The word "rotation" is about to be heard more often from the voluble Irishman, because it is at last an option. "Yes, there is definitely a feeling that it is a squad system now," O'Neill agreed at the club's training ground in midweek.

"Top sides rotate and generally they get it right. What I have at Villa is a squad of players who genuinely want to play every week. But there is an acceptance now, [when] even the top quality players, who would be in other sides, are sitting in the stand. I remember going to watch Manchester United v Wigan and the quality of the players sitting two rows in front of me watching the game was kind of frightening. We have not reached that yet, but I accept the point that we are gathering a bit of momentum and the rotation policy will have to come into play at some stage and it is a case of when you choose to do that."

Christmas would seem an obvious time. Arsenal, coincidentally, were the opposition on Boxing Day last year for an exciting 2-2 draw at Villa Park, after which O'Neill sent out the same players against Hull for a fortunate late win four days later. This time he can freshen up the team with greater confidence when Liverpool are the visitors on Tuesday.

It is a second critical fixture in quick succession, the omens for which are good. Whereas that win at the Emirates last season became the only one in a run of 14 games against the acknowledged big four clubs, this season the record is impeccable: 3-1 at Anfield in August, 2-1 against Chelsea in October and then the stunning 1-0 success at Old Trafford.

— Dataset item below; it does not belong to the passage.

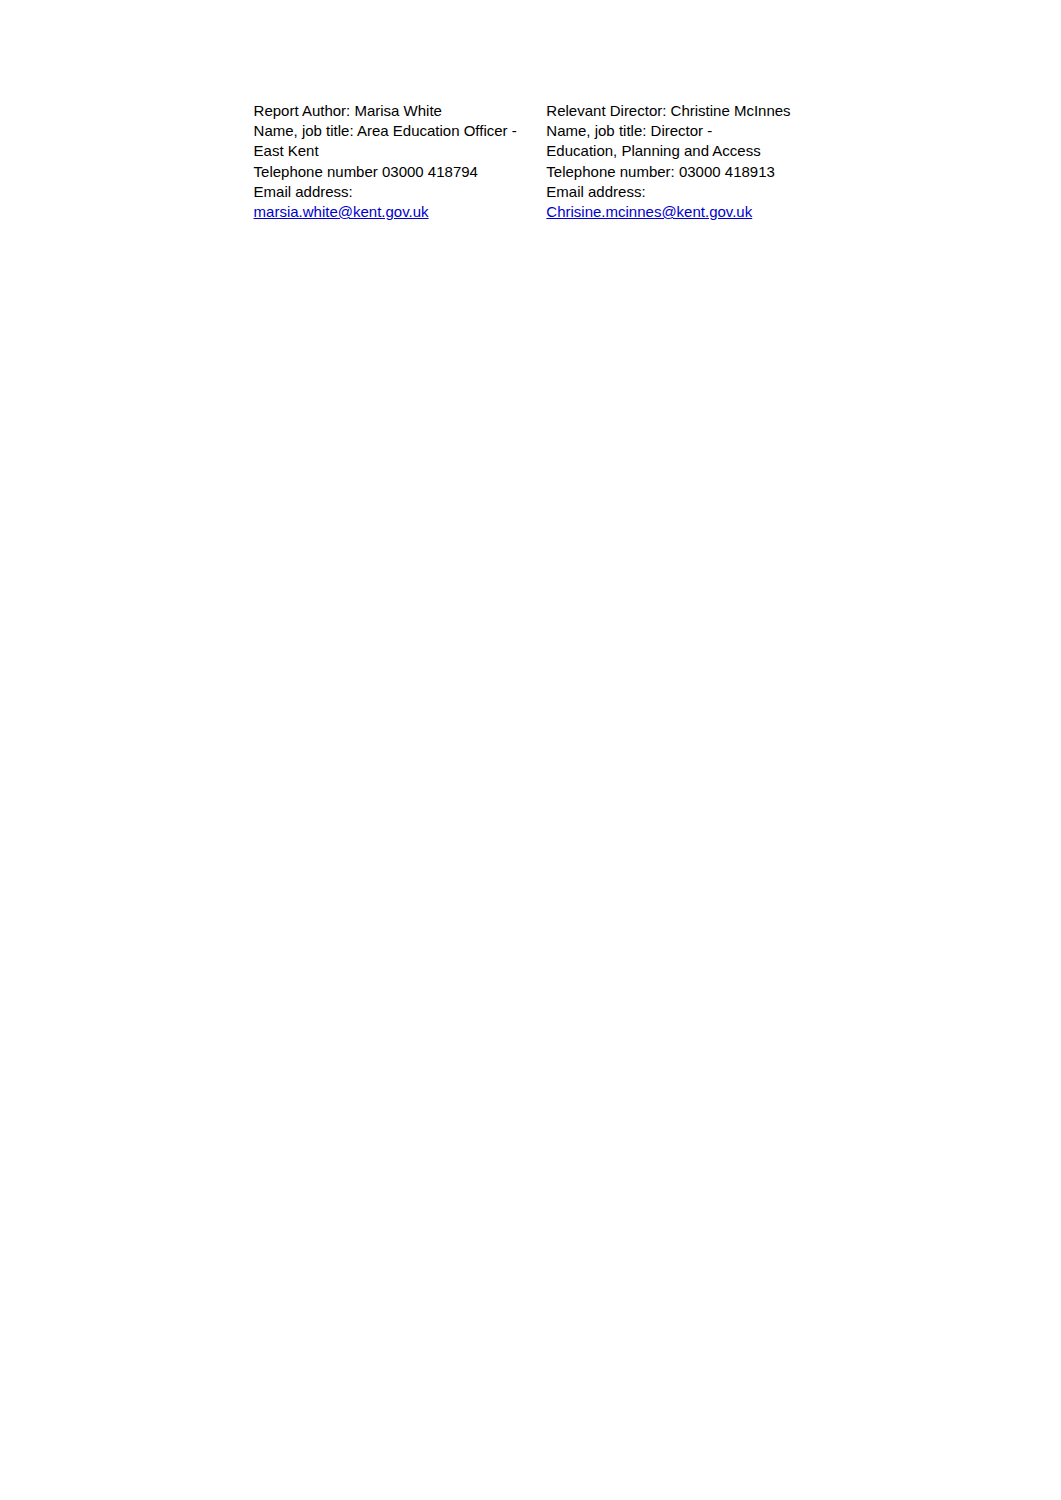| Report Author: Marisa White Name, job title: Area Education Officer - East Kent Telephone number 03000 418794 Email address: marsia.white@kent.gov.uk | Relevant Director: Christine McInnes Name, job title: Director - Education, Planning and Access Telephone number: 03000 418913 Email address: Chrisine.mcinnes@kent.gov.uk |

O'Neill acknowledges that there is a psychological value, while remaining cautious about how far it will take them: "At the start of the season everyone would have still picked the same top four. We have shown we can compete and win against these teams, but you have to do that more regularly. That applies to us, Spurs, Everton and Man City. Maybe it is because those top sides are capable of winning on a bad day. They can pull the result around and win games. We had a great win at Old Trafford, expectation rises, then if we'd lost at Sunderland people would say that we could not sustain it. We went again against Stoke and took a chance and won the game. Last year we might not have been strong enough to do that. We have gained a wee bit of mental strength, whether we can sustain that is in the lap of the gods."

One defeat from 14 games in all competitions – in the last minute at West Ham – says those gods are smiling on Villa Park; but the next three days are crucial.